Collected data entries:
== Segment start ==

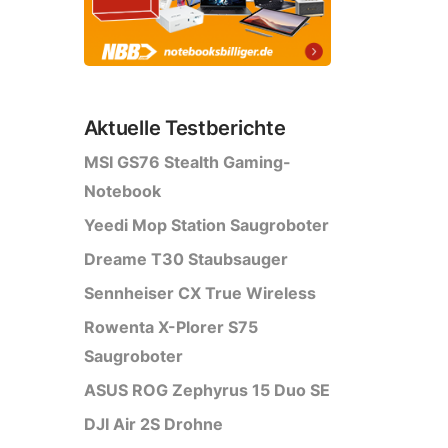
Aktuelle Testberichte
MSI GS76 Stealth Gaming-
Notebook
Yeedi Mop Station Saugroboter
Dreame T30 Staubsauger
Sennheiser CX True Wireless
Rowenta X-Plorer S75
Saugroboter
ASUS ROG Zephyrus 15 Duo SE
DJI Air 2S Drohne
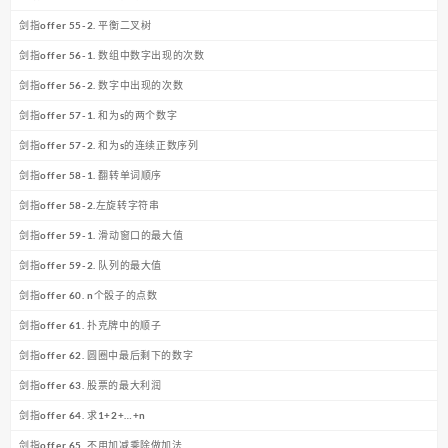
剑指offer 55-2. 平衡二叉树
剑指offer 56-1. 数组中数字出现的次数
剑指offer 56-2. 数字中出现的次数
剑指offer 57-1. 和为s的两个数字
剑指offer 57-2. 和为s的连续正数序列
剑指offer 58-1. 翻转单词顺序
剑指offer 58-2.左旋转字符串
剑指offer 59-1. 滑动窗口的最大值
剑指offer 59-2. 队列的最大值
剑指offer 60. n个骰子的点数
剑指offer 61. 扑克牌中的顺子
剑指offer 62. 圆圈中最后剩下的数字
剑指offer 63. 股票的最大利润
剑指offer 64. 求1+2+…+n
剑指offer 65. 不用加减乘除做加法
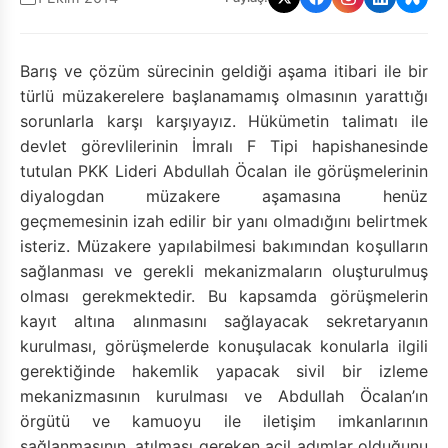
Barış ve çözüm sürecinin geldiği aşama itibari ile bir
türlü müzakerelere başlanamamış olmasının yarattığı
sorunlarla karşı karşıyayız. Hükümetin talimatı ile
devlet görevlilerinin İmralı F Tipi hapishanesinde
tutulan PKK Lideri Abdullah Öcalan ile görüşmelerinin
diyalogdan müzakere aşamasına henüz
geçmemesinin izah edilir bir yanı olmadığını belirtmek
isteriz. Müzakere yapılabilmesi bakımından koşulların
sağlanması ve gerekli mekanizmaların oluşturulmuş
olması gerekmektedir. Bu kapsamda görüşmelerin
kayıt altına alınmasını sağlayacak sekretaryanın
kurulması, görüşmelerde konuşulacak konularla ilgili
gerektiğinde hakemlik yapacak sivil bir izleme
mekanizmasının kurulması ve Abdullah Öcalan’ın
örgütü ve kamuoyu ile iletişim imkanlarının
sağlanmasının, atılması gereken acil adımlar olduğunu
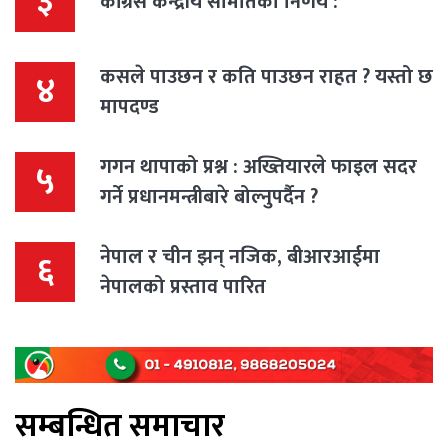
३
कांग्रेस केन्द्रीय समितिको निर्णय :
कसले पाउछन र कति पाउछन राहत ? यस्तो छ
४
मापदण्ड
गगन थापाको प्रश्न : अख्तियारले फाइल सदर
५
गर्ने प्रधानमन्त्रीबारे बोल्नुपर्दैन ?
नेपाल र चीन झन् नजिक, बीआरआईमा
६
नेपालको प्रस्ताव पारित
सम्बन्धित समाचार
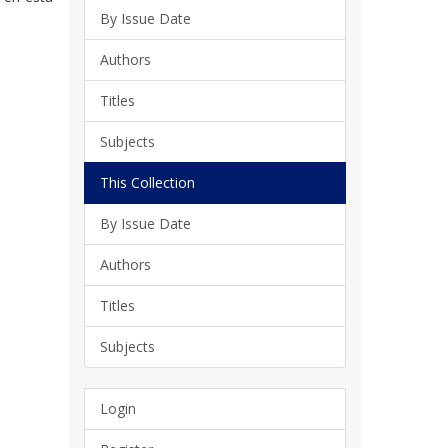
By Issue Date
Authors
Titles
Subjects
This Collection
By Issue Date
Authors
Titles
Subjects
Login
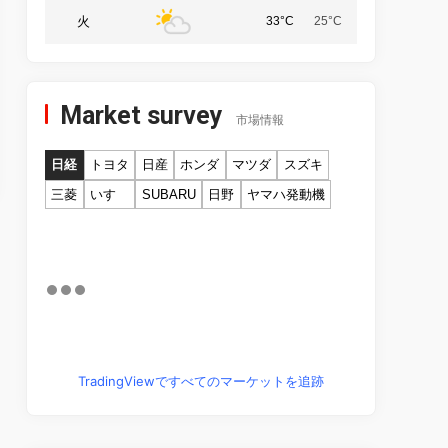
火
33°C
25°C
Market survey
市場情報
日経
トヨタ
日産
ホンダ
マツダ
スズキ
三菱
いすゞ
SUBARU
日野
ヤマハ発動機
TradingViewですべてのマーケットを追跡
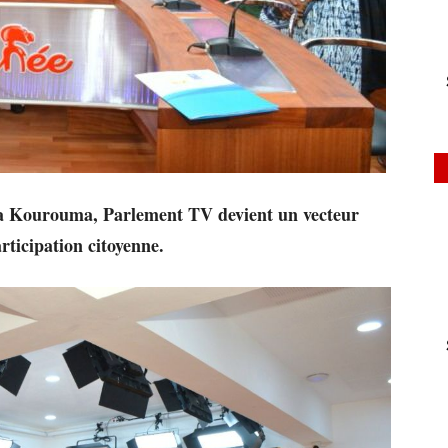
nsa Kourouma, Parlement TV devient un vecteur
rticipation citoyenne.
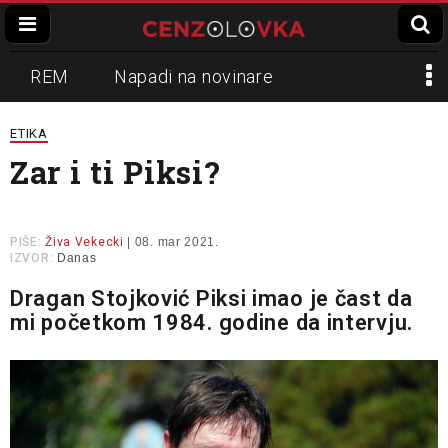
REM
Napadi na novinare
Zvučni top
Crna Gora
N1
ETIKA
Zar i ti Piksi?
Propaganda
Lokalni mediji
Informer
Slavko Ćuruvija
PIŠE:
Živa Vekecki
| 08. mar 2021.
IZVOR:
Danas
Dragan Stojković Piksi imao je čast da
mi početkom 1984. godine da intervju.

== Segment end ==

Your job is to transcribe the records exactly and in full. Pictures are not part of the copy.

_RESULT BELOW_
Aktuelle Testberichte
MSI GS76 Stealth Gaming-
Notebook
Yeedi Mop Station Saugroboter
Dreame T30 Staubsauger
Sennheiser CX True Wireless
Rowenta X-Plorer S75
Saugroboter
ASUS ROG Zephyrus 15 Duo SE
DJI Air 2S Drohne
剑指offer 55-2. 平衡二叉树
剑指offer 56-1. 数组中数字出现的次数
剑指offer 56-2. 数字中出现的次数
剑指offer 57-1. 和为s的两个数字
剑指offer 57-2. 和为s的连续正数序列
剑指offer 58-1. 翻转单词顺序
剑指offer 58-2.左旋转字符串
剑指offer 59-1. 滑动窗口的最大值
剑指offer 59-2. 队列的最大值
剑指offer 60. n个骰子的点数
剑指offer 61. 扑克牌中的顺子
剑指offer 62. 圆圈中最后剩下的数字
剑指offer 63. 股票的最大利润
剑指offer 64. 求1+2+…+n
剑指offer 65. 不用加减乘除做加法
Barış ve çözüm sürecinin geldiği aşama itibari ile bir
türlü müzakerelere başlanamamış olmasının yarattığı
sorunlarla karşı karşıyayız. Hükümetin talimatı ile
devlet görevlilerinin İmralı F Tipi hapishanesinde
tutulan PKK Lideri Abdullah Öcalan ile görüşmelerinin
diyalogdan müzakere aşamasına henüz
geçmemesinin izah edilir bir yanı olmadığını belirtmek
isteriz. Müzakere yapılabilmesi bakımından koşulların
sağlanması ve gerekli mekanizmaların oluşturulmuş
olması gerekmektedir. Bu kapsamda görüşmelerin
kayıt altına alınmasını sağlayacak sekretaryanın
kurulması, görüşmelerde konuşulacak konularla ilgili
gerektiğinde hakemlik yapacak sivil bir izleme
mekanizmasının kurulması ve Abdullah Öcalan’ın
örgütü ve kamuoyu ile iletişim imkanlarının
sağlanmasının, atılması gereken acil adımlar olduğunu
३
कांग्रेस केन्द्रीय समितिको निर्णय :
कसले पाउछन र कति पाउछन राहत ? यस्तो छ
४
मापदण्ड
गगन थापाको प्रश्न : अख्तियारले फाइल सदर
५
गर्ने प्रधानमन्त्रीबारे बोल्नुपर्दैन ?
नेपाल र चीन झन् नजिक, बीआरआईमा
६
नेपालको प्रस्ताव पारित
सम्बन्धित समाचार
By Issue Date
Authors
Titles
Subjects
This Collection
By Issue Date
Authors
Titles
Subjects
Login
火
33°C
25°C
Market survey
市場情報
日経
トヨタ
日産
ホンダ
マツダ
スズキ
三菱
いすゞ
SUBARU
日野
ヤマハ発動機
TradingViewですべてのマーケットを追跡
nsa Kourouma, Parlement TV devient un vecteur
rticipation citoyenne.
REM
Napadi na novinare
Zvučni top
Crna Gora
N1
ETIKA
Zar i ti Piksi?
Propaganda
Lokalni mediji
Informer
Slavko Ćuruvija
PIŠE:
Živa Vekecki
| 08. mar 2021.
IZVOR:
Danas
Dragan Stojković Piksi imao je čast da
mi početkom 1984. godine da intervju.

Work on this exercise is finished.